* Set exercise: Retype every one of the following entries line for line, keeping each character as it appears.

=-=-=

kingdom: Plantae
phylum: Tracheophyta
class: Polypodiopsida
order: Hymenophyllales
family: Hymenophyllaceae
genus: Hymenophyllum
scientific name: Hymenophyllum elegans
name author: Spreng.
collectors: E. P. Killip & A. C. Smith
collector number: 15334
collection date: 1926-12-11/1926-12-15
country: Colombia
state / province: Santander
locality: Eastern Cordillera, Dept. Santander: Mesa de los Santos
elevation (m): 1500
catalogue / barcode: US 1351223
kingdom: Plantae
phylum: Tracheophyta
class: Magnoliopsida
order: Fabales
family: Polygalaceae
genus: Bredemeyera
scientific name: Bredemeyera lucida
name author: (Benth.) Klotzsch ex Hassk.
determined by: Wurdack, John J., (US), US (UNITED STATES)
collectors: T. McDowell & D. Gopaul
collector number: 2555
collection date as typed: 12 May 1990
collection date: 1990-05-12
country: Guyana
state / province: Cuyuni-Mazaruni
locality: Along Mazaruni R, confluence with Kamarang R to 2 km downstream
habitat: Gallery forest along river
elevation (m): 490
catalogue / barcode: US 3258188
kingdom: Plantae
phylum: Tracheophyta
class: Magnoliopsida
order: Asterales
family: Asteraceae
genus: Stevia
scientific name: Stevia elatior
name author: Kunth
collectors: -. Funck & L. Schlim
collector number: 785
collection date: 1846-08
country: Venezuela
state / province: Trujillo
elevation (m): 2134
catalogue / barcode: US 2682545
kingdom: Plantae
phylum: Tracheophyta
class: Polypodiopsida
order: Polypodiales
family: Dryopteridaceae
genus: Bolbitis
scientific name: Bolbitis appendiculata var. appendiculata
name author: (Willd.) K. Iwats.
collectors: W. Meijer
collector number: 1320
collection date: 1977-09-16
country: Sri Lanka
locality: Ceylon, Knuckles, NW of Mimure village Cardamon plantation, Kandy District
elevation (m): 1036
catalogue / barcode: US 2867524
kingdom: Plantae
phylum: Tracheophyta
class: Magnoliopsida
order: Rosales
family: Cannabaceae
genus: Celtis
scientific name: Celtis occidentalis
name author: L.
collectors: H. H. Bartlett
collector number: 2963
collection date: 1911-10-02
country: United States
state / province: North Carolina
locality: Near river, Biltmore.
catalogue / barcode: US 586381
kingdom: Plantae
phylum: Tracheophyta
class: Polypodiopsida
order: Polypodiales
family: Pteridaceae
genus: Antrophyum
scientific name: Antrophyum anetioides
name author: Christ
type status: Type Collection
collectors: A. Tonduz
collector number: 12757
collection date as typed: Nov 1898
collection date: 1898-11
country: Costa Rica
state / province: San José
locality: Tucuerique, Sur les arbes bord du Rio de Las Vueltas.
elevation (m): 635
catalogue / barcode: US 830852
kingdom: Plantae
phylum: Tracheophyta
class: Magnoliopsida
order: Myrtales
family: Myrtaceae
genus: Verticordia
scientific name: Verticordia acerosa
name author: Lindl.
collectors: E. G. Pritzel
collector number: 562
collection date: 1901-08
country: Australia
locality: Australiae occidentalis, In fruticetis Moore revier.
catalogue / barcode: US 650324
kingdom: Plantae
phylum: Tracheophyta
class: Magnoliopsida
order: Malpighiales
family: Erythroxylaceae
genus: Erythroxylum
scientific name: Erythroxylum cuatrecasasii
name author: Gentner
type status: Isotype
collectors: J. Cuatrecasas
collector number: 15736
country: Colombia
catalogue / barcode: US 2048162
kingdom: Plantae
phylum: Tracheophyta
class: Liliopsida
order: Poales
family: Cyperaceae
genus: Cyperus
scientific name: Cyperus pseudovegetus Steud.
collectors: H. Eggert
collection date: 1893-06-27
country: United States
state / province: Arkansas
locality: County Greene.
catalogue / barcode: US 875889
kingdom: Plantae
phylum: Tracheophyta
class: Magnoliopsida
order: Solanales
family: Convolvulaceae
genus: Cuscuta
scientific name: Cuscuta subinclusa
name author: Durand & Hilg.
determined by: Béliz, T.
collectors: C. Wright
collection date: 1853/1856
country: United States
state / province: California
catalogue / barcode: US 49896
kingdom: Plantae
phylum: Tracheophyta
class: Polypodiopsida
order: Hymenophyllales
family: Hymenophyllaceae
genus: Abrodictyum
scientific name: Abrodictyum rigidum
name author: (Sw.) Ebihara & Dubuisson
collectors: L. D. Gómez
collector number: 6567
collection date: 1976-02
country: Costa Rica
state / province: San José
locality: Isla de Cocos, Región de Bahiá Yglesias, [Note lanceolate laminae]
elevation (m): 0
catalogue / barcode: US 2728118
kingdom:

=-=-=

* The solution:
kingdom: Plantae
phylum: Tracheophyta
class: Polypodiopsida
order: Hymenophyllales
family: Hymenophyllaceae
genus: Hymenophyllum
scientific name: Hymenophyllum elegans
name author: Spreng.
collectors: E. P. Killip & A. C. Smith
collector number: 15334
collection date: 1926-12-11/1926-12-15
country: Colombia
state / province: Santander
locality: Eastern Cordillera, Dept. Santander: Mesa de los Santos
elevation (m): 1500
catalogue / barcode: US 1351223
kingdom: Plantae
phylum: Tracheophyta
class: Magnoliopsida
order: Fabales
family: Polygalaceae
genus: Bredemeyera
scientific name: Bredemeyera lucida
name author: (Benth.) Klotzsch ex Hassk.
determined by: Wurdack, John J., (US), US (UNITED STATES)
collectors: T. McDowell & D. Gopaul
collector number: 2555
collection date as typed: 12 May 1990
collection date: 1990-05-12
country: Guyana
state / province: Cuyuni-Mazaruni
locality: Along Mazaruni R, confluence with Kamarang R to 2 km downstream
habitat: Gallery forest along river
elevation (m): 490
catalogue / barcode: US 3258188
kingdom: Plantae
phylum: Tracheophyta
class: Magnoliopsida
order: Asterales
family: Asteraceae
genus: Stevia
scientific name: Stevia elatior
name author: Kunth
collectors: -. Funck & L. Schlim
collector number: 785
collection date: 1846-08
country: Venezuela
state / province: Trujillo
elevation (m): 2134
catalogue / barcode: US 2682545
kingdom: Plantae
phylum: Tracheophyta
class: Polypodiopsida
order: Polypodiales
family: Dryopteridaceae
genus: Bolbitis
scientific name: Bolbitis appendiculata var. appendiculata
name author: (Willd.) K. Iwats.
collectors: W. Meijer
collector number: 1320
collection date: 1977-09-16
country: Sri Lanka
locality: Ceylon, Knuckles, NW of Mimure village Cardamon plantation, Kandy District
elevation (m): 1036
catalogue / barcode: US 2867524
kingdom: Plantae
phylum: Tracheophyta
class: Magnoliopsida
order: Rosales
family: Cannabaceae
genus: Celtis
scientific name: Celtis occidentalis
name author: L.
collectors: H. H. Bartlett
collector number: 2963
collection date: 1911-10-02
country: United States
state / province: North Carolina
locality: Near river, Biltmore.
catalogue / barcode: US 586381
kingdom: Plantae
phylum: Tracheophyta
class: Polypodiopsida
order: Polypodiales
family: Pteridaceae
genus: Antrophyum
scientific name: Antrophyum anetioides
name author: Christ
type status: Type Collection
collectors: A. Tonduz
collector number: 12757
collection date as typed: Nov 1898
collection date: 1898-11
country: Costa Rica
state / province: San José
locality: Tucuerique, Sur les arbes bord du Rio de Las Vueltas.
elevation (m): 635
catalogue / barcode: US 830852
kingdom: Plantae
phylum: Tracheophyta
class: Magnoliopsida
order: Myrtales
family: Myrtaceae
genus: Verticordia
scientific name: Verticordia acerosa
name author: Lindl.
collectors: E. G. Pritzel
collector number: 562
collection date: 1901-08
country: Australia
locality: Australiae occidentalis, In fruticetis Moore revier.
catalogue / barcode: US 650324
kingdom: Plantae
phylum: Tracheophyta
class: Magnoliopsida
order: Malpighiales
family: Erythroxylaceae
genus: Erythroxylum
scientific name: Erythroxylum cuatrecasasii
name author: Gentner
type status: Isotype
collectors: J. Cuatrecasas
collector number: 15736
country: Colombia
catalogue / barcode: US 2048162
kingdom: Plantae
phylum: Tracheophyta
class: Liliopsida
order: Poales
family: Cyperaceae
genus: Cyperus
scientific name: Cyperus pseudovegetus Steud.
collectors: H. Eggert
collection date: 1893-06-27
country: United States
state / province: Arkansas
locality: County Greene.
catalogue / barcode: US 875889
kingdom: Plantae
phylum: Tracheophyta
class: Magnoliopsida
order: Solanales
family: Convolvulaceae
genus: Cuscuta
scientific name: Cuscuta subinclusa
name author: Durand & Hilg.
determined by: Béliz, T.
collectors: C. Wright
collection date: 1853/1856
country: United States
state / province: California
catalogue / barcode: US 49896
kingdom: Plantae
phylum: Tracheophyta
class: Polypodiopsida
order: Hymenophyllales
family: Hymenophyllaceae
genus: Abrodictyum
scientific name: Abrodictyum rigidum
name author: (Sw.) Ebihara & Dubuisson
collectors: L. D. Gómez
collector number: 6567
collection date: 1976-02
country: Costa Rica
state / province: San José
locality: Isla de Cocos, Región de Bahiá Yglesias, [Note lanceolate laminae]
elevation (m): 0
catalogue / barcode: US 2728118
kingdom:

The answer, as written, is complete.